Daha önce de dünyanın dört bir köşesinde kadınların kendi dillerine çevirerek söyledikleri marştı bu ve o eylemlerden gelen görüntülerde kadına şiddet yoktu!

Aksine izleyenin tüylerini diken diken eden, bir 'bir aradalık' hali vardı sadece.

Zaten kadına şiddet dünyanın ortak problemlerinden biriydi.

Ve insan olanın itiraz edebileceği veya 'dağıtmaya' yeltenebileceği durum çoktan aşılmıştı. Bir ayda 40 kadın öldürülüyordu, 40! Hâl böyleyken söz konusu eylemlere sadece vatandaş değil siyasetçiler de katılmalıydı aslında.

Ama hadi beklentilerimizi ülke gerçekliğiyle sınırlı tutalım.

Sonuç ortadaydı; kadınlar ölüyor, kadınlar tecavüze uğruyordu ve kadınlar haklarını arayamıyordu.

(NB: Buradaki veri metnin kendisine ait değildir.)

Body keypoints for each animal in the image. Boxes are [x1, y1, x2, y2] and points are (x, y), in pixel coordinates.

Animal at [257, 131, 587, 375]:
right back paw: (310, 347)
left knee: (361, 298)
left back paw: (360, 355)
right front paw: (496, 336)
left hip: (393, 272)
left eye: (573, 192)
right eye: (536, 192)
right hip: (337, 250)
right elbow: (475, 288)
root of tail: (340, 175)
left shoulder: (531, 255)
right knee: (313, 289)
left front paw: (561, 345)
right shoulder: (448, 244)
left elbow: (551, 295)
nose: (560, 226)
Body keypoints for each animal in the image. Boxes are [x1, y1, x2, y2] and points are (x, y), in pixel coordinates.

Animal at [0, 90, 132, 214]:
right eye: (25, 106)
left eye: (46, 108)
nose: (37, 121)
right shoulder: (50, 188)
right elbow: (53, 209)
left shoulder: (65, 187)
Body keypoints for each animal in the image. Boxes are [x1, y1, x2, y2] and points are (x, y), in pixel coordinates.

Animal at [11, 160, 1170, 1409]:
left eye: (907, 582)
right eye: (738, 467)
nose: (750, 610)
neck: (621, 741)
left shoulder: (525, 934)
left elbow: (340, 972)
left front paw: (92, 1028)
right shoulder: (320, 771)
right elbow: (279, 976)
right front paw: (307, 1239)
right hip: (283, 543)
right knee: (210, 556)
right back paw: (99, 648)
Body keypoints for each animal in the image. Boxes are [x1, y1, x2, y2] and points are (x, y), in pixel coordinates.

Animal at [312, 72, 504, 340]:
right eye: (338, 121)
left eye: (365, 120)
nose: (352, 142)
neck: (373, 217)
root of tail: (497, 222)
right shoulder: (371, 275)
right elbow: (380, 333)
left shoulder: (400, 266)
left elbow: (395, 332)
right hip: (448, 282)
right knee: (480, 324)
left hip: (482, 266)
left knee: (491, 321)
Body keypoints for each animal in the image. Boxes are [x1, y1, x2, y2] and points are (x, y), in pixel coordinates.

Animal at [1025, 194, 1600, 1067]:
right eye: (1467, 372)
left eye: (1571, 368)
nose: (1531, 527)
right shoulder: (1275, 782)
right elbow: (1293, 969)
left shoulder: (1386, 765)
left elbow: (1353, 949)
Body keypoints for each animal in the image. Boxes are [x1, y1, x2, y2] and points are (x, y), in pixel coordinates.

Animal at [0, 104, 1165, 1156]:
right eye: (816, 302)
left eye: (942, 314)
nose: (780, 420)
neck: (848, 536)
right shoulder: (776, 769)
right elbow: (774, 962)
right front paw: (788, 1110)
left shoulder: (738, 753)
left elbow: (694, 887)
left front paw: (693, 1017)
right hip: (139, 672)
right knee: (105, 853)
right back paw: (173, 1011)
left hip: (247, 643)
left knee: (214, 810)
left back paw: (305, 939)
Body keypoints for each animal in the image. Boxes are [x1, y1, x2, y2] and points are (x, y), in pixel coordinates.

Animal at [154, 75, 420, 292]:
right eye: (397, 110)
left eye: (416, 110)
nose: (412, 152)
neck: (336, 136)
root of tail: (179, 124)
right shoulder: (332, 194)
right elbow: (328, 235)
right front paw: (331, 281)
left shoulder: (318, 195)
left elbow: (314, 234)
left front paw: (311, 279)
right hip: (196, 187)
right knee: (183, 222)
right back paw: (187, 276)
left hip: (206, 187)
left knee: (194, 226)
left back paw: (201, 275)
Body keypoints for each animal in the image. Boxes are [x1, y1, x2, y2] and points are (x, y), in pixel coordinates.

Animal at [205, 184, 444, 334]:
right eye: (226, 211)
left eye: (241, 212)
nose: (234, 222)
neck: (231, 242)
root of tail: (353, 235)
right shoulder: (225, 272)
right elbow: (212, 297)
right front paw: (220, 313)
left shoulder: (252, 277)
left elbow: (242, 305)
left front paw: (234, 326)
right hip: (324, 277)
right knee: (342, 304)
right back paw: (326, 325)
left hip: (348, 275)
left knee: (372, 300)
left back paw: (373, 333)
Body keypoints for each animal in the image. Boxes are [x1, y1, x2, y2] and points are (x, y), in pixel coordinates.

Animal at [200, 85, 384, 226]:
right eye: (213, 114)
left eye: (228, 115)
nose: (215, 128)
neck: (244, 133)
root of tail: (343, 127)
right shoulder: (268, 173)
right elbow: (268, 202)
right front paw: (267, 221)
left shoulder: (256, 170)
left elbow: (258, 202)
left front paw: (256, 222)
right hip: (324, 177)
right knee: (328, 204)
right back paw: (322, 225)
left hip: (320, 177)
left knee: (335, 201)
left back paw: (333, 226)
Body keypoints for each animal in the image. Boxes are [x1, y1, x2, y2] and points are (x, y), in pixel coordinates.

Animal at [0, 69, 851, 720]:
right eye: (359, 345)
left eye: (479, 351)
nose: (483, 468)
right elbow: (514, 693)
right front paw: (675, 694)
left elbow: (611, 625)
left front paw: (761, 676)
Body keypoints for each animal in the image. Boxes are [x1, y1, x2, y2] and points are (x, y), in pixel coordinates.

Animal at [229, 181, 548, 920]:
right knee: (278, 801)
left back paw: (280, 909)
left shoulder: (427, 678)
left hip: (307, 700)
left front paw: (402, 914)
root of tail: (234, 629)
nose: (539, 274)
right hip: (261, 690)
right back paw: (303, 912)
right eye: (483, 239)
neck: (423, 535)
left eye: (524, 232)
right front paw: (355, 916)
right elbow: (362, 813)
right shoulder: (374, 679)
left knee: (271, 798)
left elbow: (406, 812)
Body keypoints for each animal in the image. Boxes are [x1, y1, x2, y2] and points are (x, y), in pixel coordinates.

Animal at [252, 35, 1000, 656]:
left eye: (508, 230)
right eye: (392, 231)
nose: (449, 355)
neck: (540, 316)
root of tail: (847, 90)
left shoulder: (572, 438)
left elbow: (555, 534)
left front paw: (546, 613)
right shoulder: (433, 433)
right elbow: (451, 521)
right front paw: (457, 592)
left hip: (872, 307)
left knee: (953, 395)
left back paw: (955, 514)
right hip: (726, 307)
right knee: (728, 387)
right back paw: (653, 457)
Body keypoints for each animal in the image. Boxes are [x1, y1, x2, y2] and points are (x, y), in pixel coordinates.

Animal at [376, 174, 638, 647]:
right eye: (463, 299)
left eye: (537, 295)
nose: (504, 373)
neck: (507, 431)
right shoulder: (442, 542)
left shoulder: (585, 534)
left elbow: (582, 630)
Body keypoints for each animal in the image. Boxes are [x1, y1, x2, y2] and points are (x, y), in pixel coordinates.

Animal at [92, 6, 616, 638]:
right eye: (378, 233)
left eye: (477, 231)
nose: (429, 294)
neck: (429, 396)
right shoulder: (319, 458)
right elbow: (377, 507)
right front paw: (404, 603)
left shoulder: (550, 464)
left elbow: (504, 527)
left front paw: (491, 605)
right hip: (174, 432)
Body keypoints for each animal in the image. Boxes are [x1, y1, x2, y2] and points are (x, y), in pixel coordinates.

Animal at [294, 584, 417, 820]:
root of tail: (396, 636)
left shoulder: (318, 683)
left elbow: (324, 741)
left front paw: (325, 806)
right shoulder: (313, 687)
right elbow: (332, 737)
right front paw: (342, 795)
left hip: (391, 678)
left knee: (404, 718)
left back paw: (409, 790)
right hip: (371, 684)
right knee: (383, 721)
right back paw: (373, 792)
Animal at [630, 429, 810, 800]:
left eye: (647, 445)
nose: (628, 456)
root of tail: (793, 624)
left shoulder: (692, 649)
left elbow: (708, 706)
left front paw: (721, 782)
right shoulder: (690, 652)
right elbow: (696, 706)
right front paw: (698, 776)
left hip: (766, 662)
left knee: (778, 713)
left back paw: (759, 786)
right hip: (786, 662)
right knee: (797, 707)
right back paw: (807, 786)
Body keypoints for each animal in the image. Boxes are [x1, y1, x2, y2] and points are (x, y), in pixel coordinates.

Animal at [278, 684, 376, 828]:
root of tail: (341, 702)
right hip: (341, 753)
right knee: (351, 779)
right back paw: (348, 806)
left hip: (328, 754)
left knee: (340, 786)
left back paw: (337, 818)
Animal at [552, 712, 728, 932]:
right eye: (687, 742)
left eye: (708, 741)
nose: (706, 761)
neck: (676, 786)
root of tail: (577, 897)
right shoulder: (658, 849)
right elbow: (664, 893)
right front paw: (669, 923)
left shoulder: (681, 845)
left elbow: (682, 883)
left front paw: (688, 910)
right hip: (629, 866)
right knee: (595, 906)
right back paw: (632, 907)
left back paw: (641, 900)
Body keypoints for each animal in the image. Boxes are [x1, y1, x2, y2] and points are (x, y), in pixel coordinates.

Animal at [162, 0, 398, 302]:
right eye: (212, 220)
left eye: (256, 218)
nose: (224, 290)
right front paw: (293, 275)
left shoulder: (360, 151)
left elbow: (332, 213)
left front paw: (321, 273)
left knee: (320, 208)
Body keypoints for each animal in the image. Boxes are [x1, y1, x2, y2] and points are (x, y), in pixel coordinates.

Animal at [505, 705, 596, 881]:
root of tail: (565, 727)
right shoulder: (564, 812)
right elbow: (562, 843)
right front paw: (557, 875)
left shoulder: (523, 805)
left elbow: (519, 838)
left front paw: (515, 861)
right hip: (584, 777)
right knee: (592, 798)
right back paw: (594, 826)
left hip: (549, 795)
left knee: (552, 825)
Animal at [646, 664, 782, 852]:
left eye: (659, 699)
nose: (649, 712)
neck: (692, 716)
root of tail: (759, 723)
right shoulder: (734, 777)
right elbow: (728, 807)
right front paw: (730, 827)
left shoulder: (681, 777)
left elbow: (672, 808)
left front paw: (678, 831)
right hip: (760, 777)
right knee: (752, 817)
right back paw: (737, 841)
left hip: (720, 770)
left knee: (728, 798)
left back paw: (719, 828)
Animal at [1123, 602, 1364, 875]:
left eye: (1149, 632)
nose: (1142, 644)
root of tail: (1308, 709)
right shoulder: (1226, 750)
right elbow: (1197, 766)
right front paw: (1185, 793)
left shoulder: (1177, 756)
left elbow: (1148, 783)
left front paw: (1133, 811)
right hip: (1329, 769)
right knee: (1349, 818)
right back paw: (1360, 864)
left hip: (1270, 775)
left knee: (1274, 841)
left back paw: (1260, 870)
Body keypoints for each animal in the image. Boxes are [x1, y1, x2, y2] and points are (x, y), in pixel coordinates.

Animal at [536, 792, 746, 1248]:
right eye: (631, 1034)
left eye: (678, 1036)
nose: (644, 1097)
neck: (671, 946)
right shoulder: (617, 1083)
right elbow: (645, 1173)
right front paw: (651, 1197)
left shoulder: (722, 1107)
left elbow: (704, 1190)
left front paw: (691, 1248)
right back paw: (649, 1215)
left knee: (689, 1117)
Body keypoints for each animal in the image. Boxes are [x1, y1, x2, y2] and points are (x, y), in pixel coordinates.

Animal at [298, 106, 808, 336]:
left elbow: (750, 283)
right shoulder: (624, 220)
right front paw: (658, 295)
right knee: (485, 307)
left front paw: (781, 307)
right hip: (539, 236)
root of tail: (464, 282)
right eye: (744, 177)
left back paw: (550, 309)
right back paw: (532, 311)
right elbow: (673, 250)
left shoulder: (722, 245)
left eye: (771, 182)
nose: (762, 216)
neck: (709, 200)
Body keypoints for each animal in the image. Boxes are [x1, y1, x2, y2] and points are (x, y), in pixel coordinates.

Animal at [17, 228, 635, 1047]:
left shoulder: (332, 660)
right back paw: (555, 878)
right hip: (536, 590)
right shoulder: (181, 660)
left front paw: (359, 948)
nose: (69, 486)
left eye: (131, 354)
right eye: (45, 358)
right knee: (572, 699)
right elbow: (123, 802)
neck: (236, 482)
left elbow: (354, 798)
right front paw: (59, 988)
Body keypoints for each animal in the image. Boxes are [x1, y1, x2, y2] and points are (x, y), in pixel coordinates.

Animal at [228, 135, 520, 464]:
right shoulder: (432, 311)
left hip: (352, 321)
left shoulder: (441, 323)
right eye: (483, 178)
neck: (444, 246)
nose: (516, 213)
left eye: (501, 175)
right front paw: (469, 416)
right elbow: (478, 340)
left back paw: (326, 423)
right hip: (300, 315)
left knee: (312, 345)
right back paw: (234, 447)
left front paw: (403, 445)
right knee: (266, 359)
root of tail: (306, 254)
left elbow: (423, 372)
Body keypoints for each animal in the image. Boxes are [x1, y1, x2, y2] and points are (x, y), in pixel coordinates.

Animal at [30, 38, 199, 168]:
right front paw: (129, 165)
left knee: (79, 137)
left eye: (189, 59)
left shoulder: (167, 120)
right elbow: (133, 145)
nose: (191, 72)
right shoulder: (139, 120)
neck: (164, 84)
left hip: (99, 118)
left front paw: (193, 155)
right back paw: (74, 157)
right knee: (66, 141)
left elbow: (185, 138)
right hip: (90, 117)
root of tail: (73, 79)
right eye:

Oysa hak aramanın en basit yolu protesto etmek, hükümetler üzerinde baskı kurup bu duruma dur diyecek yasal düzenlemelere mecbur etmekti.

Gerçek inkâr edilemeyecek kadar vahim bir tabloyla ortadaydı; Türkiye'de sadece 1 ayda 40 kadın öldürülüyordu.

Yani bu eylem dalgası Türkiye'ye gelmekte gecikmişti bile!

Ama bir gerçek daha inkâr edilemeyecek kadar vahim bir tabloyla ortadaydı; o da ölsen de kalsan da sessizlikten başka hakkın yoktu bu ülkede!

Hak arama şansın yoktu.

Hesap sorma hakkın yoktu.

Bu gidişe dur diyemezdin.

Şimdi aynı ülkede insan hakları paketlerinden filan söz edilince olmuyor tabii.

Hak düşmanlığı, kadın düşmanlığı, düşünce düşmanlığı ülkeyi boğmuşken aptal yerine konmaktan da beter bir his yaratıyor insanda.

Daha sadece bir gün önce olanlar olmuş,  tüm dünyanın gözleri önünde bu barışçıl ve zararsız eylem kadına şiddet görüntüleriyle son bulmuştu.

Belki de en fenası  kadın polislerin kadın eylemcileri tartaklamasıydı.

Gözlerinin içine bakarak "Yapma lütfen yapma, canım acıyor" diyen kadın eylemcinin çağrısına kulak asmayıp ters kelepçe yapan kadın polisler, insana inancımızı bir kere daha derinden sarsmış ve dünya basınında çarpıcı karelerle yerini almıştı…

Ama işte aynı zaman diliminde aynı ülkede Adalet Bakanı birtakım insan hakları kazanımlarının an meselesi olduğundan söz edebiliyordu.

Bize çıkıp "Siz salaksınız" dese daha ağır bir söz söylemiş sayılmaz, inanın.

Adalet Bakanı "Kadınlar artık ölmesin" eylemi yapmaya en gerekçeli ülkelerden biri olmamıza rağmen kadınlara müdahaleyi 'uygun gören' hükümetin insan hakları konusunda pozitif bir çalışma yapacağını duyuruyordu ve bizlerden de buna inanmamızı bekliyordu.

Kadınlara müdahale etmesi için kadın polisleri görevlendiren, bir gün önce "Yeter artık" diyen kadına tahammül edemeyen, hak hukuk mücadelecilerine yaşam hakkı tanımayan hükümet tam da bugünlerde insan hakları için çalışıyormuş, bak sen!

Kadınlar "Asla yalnız yürümeyeceksin" dedikleri için dayak yerken KHK'lısı, Kürdü, siyasetçisi, akademisyeni, gazetecisi için hak ve özgürlüklerin geliştirilmesi söz konusuymuş.

Bu eylem planının aynı zamanda AB müzakere sürecinin bir parçası olduğunu da söylemiş bakan.

Biz espriyi anlayamadık anlatın da bari gülebilelim!